I feel a bit like the grasshopper juxtaposed with the ant.  Oh-oh, winter's coming and only my fiddle is in tune.  But much as I try I will never be an ant.  This is why I try to keep my life simple.  I do not have the routines and habits to support more stuff.  In fact I want to free myself of more stuff.  Clear out the composting items (only metaphorically speaking, I swear) and get down to the really necessary.  Less things to clean the mud off.  Two billion people on this earth live on less that two dollars a day.  I think I can do better.  All I need is a warm house.   And a few clothes.  And my outdoor gear.  And food of course, and my books.  Let's not forget indoor plumbing.  Art supplies are good.  So are my radios.  Gotta keep the two vehicles (well, not really but...) and the washer and dryer are key.  Maybe I can get rid of the pine-cone collection?  But not my rocks.  Or pets!  Hmmm.  Maybe just the mud.

But really, it's all good enough.  Kevin is very busy and business is doing well.  Alex still loves his school.  He now has a new job of calling out the bus numbers for kids to line up at the end of the day.  I got a call from one of the mom's who picks her daughter up, telling me what a wonderful job he does.  And I had tea with his aide last week.  Two and a half hours of sharing about Alex, in both directions.  It was delightful.  She is a grandma and just a marvelous woman.  He is starting to really connect with emotions now, his world is opening up and coloring.  At home we talk about many things, and at school he is learning every day.  He cried and cried at school over a story about a girl who flew out the window and over her town, he could not talk about why.  He told Miss Trudie, "I look out my window and try to fly, but I can't..." and cried some more.  Last year, when Lucky died we told him how she flew up to heaven.  Now he is getting words and images for that sadness, and that is a very good thing.  It is sometimes trying, as emotions leak all over every day happenings, but it was much worse for them to be so deep and impossible to understand.    They say that kids with autism do not have much emotion, and that is so untrue.  What is true is they are often locked off in their own well, with no connection to the processing and logic part of the brain, so that they can only be in one part or the other.   With little or no communication between the two and no understanding of how to corral and control emotion.  Better to just seal that area off.  But you can't.  And then when these kids fall in the well, it is so hard to get out.  Tantrums, head banging, lashing out at others.   Endless fear or rage or sadness.  Until they escape, and leave all those impossible emotions behind, sealed off again and avoided.  Little by little, we are connecting the two, and this will be our biggest job for the next several years.  We get the brunt of this work, and that is fine.  At school he is happy and joy filled.  He is impressing them with his memory and love of academic skills.  And the kids seem to really like him, even if they don't get why he is so quirky.  He still can't converse in kid language, and his attention span and fidgetyness keep him on the move during class.  But with continued work it will all come around.

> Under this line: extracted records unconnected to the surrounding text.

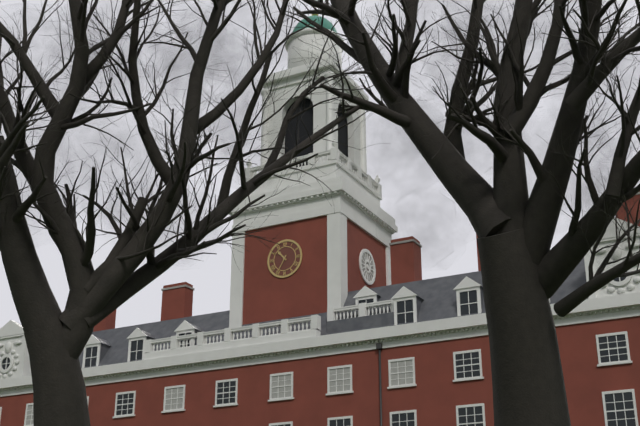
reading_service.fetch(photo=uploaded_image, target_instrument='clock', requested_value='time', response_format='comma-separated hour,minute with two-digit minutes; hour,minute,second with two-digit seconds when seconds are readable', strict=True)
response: 10,35
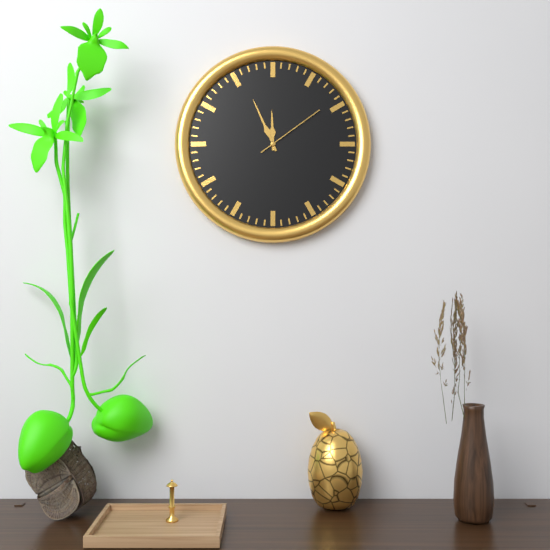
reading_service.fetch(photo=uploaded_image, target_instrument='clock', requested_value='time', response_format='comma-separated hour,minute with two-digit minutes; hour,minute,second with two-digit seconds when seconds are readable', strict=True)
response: 11,56,09
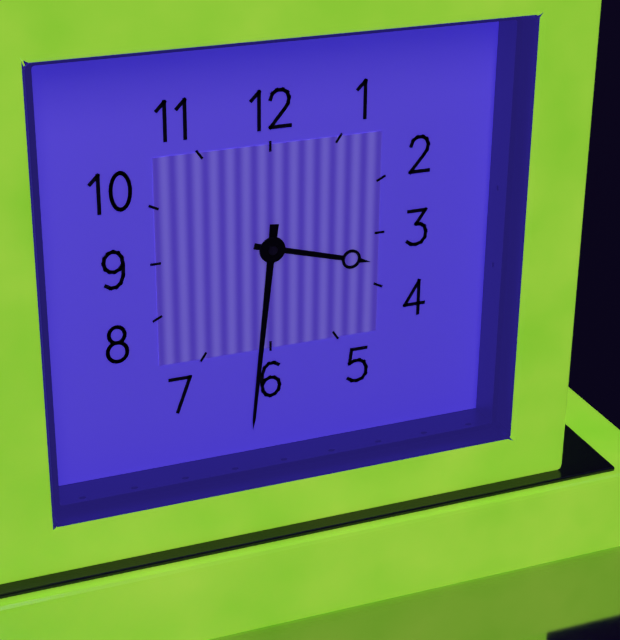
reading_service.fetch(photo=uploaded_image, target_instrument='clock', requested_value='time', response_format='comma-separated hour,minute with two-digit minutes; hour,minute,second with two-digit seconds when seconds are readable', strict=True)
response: 3,31
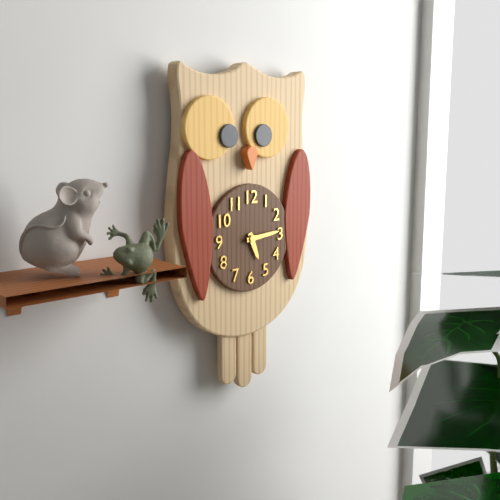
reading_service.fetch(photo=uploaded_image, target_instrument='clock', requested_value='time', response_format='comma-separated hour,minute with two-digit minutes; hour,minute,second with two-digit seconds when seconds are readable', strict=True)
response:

So things may be muddy and dark, but the world keeps on spinning.  The end of one adventure becomes the beginning of another, as long as you're living in a circle and not a straight line.  I think it is time to go for a run with the new dog... in the mud.  C-ya!

1 comment:

Binner said...

Was GREAT to see you guys today! Loved your post Ryper... really wonderful how you write buddy! Thank you! ;-)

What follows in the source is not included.